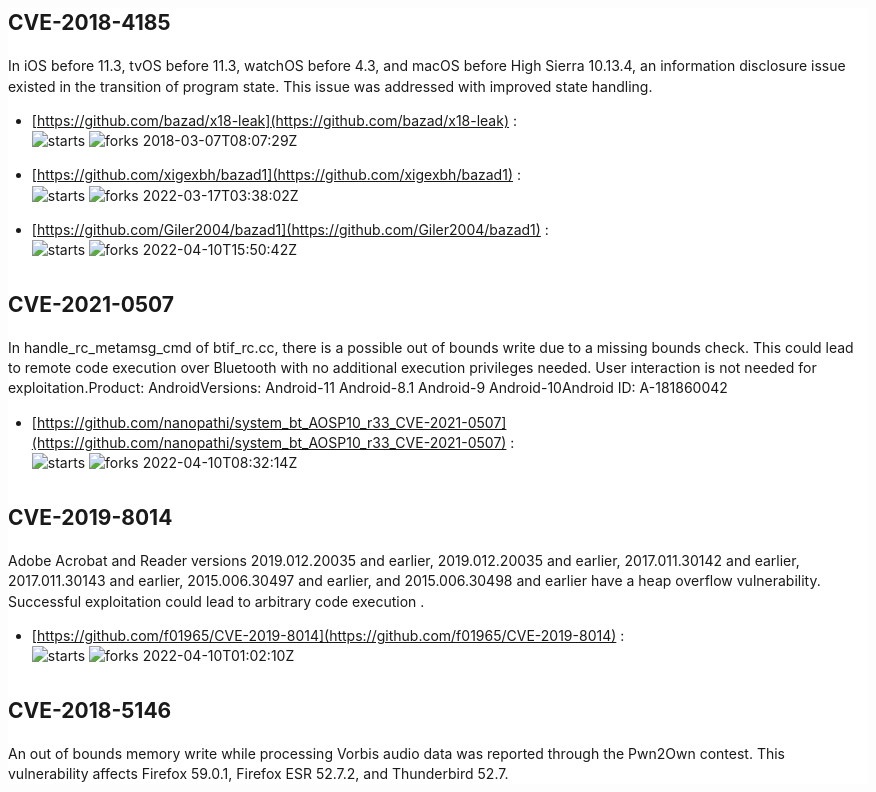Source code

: ## CVE-2018-4185
 In iOS before 11.3, tvOS before 11.3, watchOS before 4.3, and macOS before High Sierra 10.13.4, an information disclosure issue existed in the transition of program state. This issue was addressed with improved state handling.

- [https://github.com/bazad/x18-leak](https://github.com/bazad/x18-leak) :  
![starts](https://img.shields.io/github/stars/bazad/x18-leak.svg) 
![forks](https://img.shields.io/github/forks/bazad/x18-leak.svg) 
2018-03-07T08:07:29Z

- [https://github.com/xigexbh/bazad1](https://github.com/xigexbh/bazad1) :  
![starts](https://img.shields.io/github/stars/xigexbh/bazad1.svg) 
![forks](https://img.shields.io/github/forks/xigexbh/bazad1.svg) 
2022-03-17T03:38:02Z

- [https://github.com/Giler2004/bazad1](https://github.com/Giler2004/bazad1) :  
![starts](https://img.shields.io/github/stars/Giler2004/bazad1.svg) 
![forks](https://img.shields.io/github/forks/Giler2004/bazad1.svg) 
2022-04-10T15:50:42Z

## CVE-2021-0507
 In handle_rc_metamsg_cmd of btif_rc.cc, there is a possible out of bounds write due to a missing bounds check. This could lead to remote code execution over Bluetooth with no additional execution privileges needed. User interaction is not needed for exploitation.Product: AndroidVersions: Android-11 Android-8.1 Android-9 Android-10Android ID: A-181860042

- [https://github.com/nanopathi/system_bt_AOSP10_r33_CVE-2021-0507](https://github.com/nanopathi/system_bt_AOSP10_r33_CVE-2021-0507) :  
![starts](https://img.shields.io/github/stars/nanopathi/system_bt_AOSP10_r33_CVE-2021-0507.svg) 
![forks](https://img.shields.io/github/forks/nanopathi/system_bt_AOSP10_r33_CVE-2021-0507.svg) 
2022-04-10T08:32:14Z

## CVE-2019-8014
 Adobe Acrobat and Reader versions 2019.012.20035 and earlier, 2019.012.20035 and earlier, 2017.011.30142 and earlier, 2017.011.30143 and earlier, 2015.006.30497 and earlier, and 2015.006.30498 and earlier have a heap overflow vulnerability. Successful exploitation could lead to arbitrary code execution .

- [https://github.com/f01965/CVE-2019-8014](https://github.com/f01965/CVE-2019-8014) :  
![starts](https://img.shields.io/github/stars/f01965/CVE-2019-8014.svg) 
![forks](https://img.shields.io/github/forks/f01965/CVE-2019-8014.svg) 
2022-04-10T01:02:10Z

## CVE-2018-5146
 An out of bounds memory write while processing Vorbis audio data was reported through the Pwn2Own contest. This vulnerability affects Firefox  59.0.1, Firefox ESR  52.7.2, and Thunderbird  52.7.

+ + +

WHAT YOU HAVE TO DO -
Present each line of the source text in the item above as a numbered list, omitting blank lines. Leave the picture out of your answer.

EXPECTED ANSWER -
1. Source code
2. : ## CVE-2018-4185
3.  In iOS before 11.3, tvOS before 11.3, watchOS before 4.3, and macOS before High Sierra 10.13.4, an information disclosure issue existed in the transition of program state. This issue was addressed with improved state handling.
4. - [https://github.com/bazad/x18-leak](https://github.com/bazad/x18-leak) :  
5. ![starts](https://img.shields.io/github/stars/bazad/x18-leak.svg) 
6. ![forks](https://img.shields.io/github/forks/bazad/x18-leak.svg) 
7. 2018-03-07T08:07:29Z
8. - [https://github.com/xigexbh/bazad1](https://github.com/xigexbh/bazad1) :  
9. ![starts](https://img.shields.io/github/stars/xigexbh/bazad1.svg) 
10. ![forks](https://img.shields.io/github/forks/xigexbh/bazad1.svg) 
11. 2022-03-17T03:38:02Z
12. - [https://github.com/Giler2004/bazad1](https://github.com/Giler2004/bazad1) :  
13. ![starts](https://img.shields.io/github/stars/Giler2004/bazad1.svg) 
14. ![forks](https://img.shields.io/github/forks/Giler2004/bazad1.svg) 
15. 2022-04-10T15:50:42Z
16. ## CVE-2021-0507
17.  In handle_rc_metamsg_cmd of btif_rc.cc, there is a possible out of bounds write due to a missing bounds check. This could lead to remote code execution over Bluetooth with no additional execution privileges needed. User interaction is not needed for exploitation.Product: AndroidVersions: Android-11 Android-8.1 Android-9 Android-10Android ID: A-181860042
18. - [https://github.com/nanopathi/system_bt_AOSP10_r33_CVE-2021-0507](https://github.com/nanopathi/system_bt_AOSP10_r33_CVE-2021-0507) :  
19. ![starts](https://img.shields.io/github/stars/nanopathi/system_bt_AOSP10_r33_CVE-2021-0507.svg) 
20. ![forks](https://img.shields.io/github/forks/nanopathi/system_bt_AOSP10_r33_CVE-2021-0507.svg) 
21. 2022-04-10T08:32:14Z
22. ## CVE-2019-8014
23.  Adobe Acrobat and Reader versions 2019.012.20035 and earlier, 2019.012.20035 and earlier, 2017.011.30142 and earlier, 2017.011.30143 and earlier, 2015.006.30497 and earlier, and 2015.006.30498 and earlier have a heap overflow vulnerability. Successful exploitation could lead to arbitrary code execution .
24. - [https://github.com/f01965/CVE-2019-8014](https://github.com/f01965/CVE-2019-8014) :  
25. ![starts](https://img.shields.io/github/stars/f01965/CVE-2019-8014.svg) 
26. ![forks](https://img.shields.io/github/forks/f01965/CVE-2019-8014.svg) 
27. 2022-04-10T01:02:10Z
28. ## CVE-2018-5146
29.  An out of bounds memory write while processing Vorbis audio data was reported through the Pwn2Own contest. This vulnerability affects Firefox  59.0.1, Firefox ESR  52.7.2, and Thunderbird  52.7.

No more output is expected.